OBJETIVO PLANTEADO A:
¿Puedes responder estas preguntas sobre el texto del inquilino?
(i) Según el texto, ¿qué entra tras la cotidianidad junto con la realidad?
(ii) ¿Con qué colores pintó el inquilino su cuarto?
(iii) ¿Qué van aflojando los portazos?
OBJETIVO PLANTEADO B: ¿Puedes repetir tal cual el fragmento del texto del inquilino que va desde "Pero luego la" hasta "lo que son.", este incluido?

::: PASAJE

Pero luego la luna de miel cede ante la cotidianidad. Cada quien vuelve a su ritmo, a sus cosas… Y tras la cotidianidad entra la realidad y su hermanito, el realismo. Las personas muestran lo que son.

El inquilino tiene su forma de ser, sus propias costumbres, su jerga, sus “mañas” (resabios): la familia se encuentra con la experiencia de alguien diferente, que llega a la hora que quiere, haciendo ruido cuando entra, sin tener la seguridad de en qué condiciones lo hace. Ocasionalmente, cada vez con más frecuencia, su televisión y su música tienen un volumen que invade toda la casa; se ha optado, cosa que se hubiese querido evitar, por llamarle la atención en vano, sin conseguir correcciones. Un día le dio por pintar su cuarto con colores extravagantes. Otro día dejó un desastre en la cocina. La grifería de los baños siempre queda goteando y las toallas lucen manchas que se han hecho habituales, alguna pieza de cerámica se ha roto. Los portazos van aflojando las cerraduras… y así van. Todos los intentos para que esto no pase han sido en vano. Más bien se ha ido agravando.

::::::
::: SEGMENTO DE DATOS

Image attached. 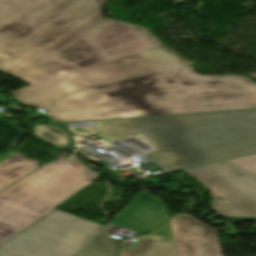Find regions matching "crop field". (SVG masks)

::::::

RESPUESTA A:
(i) Su hermanito, el realismo.
(ii) Con colores extravagantes.
(iii) Las cerraduras.

RESPUESTA B:
Pero luego la luna de miel cede ante la cotidianidad. Cada quien vuelve a su ritmo, a sus cosas… Y tras la cotidianidad entra la realidad y su hermanito, el realismo. Las personas muestran lo que son.